━━━━━ PROVIDED RECORDS

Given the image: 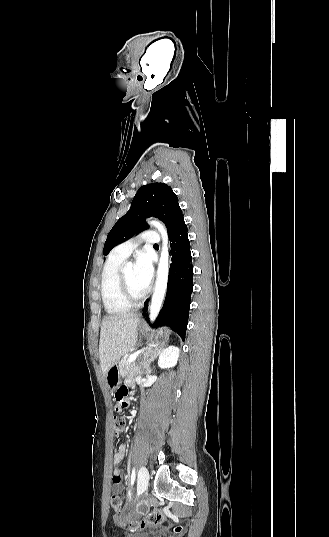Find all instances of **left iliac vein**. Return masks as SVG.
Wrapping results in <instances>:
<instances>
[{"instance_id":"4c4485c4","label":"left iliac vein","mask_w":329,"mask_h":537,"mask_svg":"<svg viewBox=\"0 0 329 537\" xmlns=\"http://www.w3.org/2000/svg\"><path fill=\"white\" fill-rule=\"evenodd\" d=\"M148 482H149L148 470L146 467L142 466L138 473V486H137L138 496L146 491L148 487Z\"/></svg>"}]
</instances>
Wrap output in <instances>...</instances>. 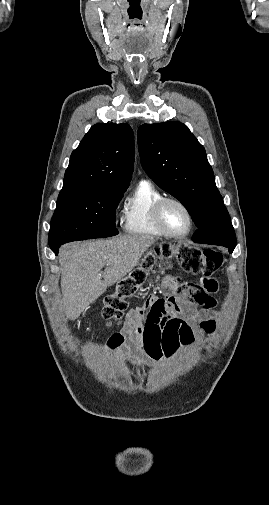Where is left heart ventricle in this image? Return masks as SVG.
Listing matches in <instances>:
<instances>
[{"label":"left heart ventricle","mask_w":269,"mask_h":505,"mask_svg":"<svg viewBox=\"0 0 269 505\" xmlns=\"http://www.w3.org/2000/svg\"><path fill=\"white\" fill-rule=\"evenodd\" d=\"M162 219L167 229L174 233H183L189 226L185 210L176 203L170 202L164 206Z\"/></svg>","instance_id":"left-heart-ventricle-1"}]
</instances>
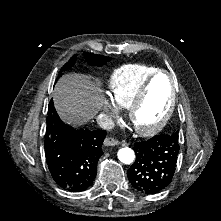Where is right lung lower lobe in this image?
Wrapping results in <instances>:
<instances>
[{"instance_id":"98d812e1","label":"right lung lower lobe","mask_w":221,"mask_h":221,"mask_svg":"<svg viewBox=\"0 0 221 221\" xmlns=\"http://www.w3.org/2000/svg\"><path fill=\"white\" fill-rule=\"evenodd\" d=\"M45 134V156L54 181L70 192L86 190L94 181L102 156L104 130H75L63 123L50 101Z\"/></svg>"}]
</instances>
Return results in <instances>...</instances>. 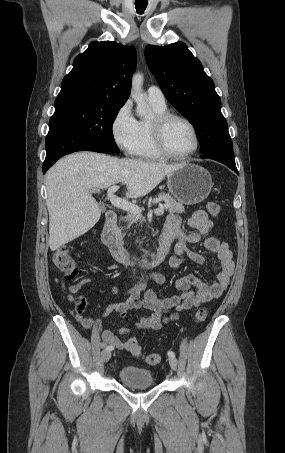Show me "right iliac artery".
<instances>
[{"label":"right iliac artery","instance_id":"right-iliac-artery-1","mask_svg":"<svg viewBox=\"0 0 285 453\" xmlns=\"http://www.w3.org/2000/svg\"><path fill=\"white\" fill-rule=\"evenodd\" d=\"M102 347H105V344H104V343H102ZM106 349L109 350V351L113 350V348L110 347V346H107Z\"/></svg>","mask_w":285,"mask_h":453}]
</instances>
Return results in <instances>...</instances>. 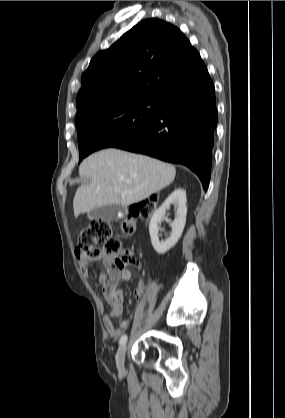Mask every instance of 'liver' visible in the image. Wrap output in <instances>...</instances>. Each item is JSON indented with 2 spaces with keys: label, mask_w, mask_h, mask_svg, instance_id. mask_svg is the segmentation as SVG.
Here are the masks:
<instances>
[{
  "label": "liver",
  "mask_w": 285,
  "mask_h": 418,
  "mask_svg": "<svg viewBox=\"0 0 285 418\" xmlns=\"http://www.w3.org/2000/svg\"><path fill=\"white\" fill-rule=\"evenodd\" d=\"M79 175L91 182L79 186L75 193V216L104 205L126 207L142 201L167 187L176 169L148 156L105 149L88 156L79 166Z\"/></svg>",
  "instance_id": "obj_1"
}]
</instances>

━━━━━━━━━━
━━━━━ PROVIDED RECORDS

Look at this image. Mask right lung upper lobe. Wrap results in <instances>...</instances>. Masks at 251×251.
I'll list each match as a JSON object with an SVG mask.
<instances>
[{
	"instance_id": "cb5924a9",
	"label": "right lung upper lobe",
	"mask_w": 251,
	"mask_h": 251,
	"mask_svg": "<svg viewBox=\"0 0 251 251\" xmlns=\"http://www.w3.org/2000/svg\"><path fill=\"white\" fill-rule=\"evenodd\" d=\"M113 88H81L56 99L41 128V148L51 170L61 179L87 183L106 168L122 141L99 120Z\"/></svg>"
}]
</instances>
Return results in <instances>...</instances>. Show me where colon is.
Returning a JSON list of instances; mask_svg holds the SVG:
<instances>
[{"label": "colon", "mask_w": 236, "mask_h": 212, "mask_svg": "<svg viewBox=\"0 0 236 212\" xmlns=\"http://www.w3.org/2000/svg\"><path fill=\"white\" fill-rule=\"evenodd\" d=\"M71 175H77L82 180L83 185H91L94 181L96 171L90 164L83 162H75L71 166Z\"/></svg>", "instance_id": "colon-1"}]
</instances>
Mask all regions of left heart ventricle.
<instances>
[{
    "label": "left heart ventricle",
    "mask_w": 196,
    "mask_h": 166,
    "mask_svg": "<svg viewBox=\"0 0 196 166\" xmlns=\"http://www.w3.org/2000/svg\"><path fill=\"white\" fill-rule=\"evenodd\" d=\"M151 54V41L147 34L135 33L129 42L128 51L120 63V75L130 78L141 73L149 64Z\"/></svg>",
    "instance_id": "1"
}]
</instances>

━━━━━━━━━━

Count the lines above that contain the string "upper", with case counting. Give only the number.

RESPONSE BELOW:
2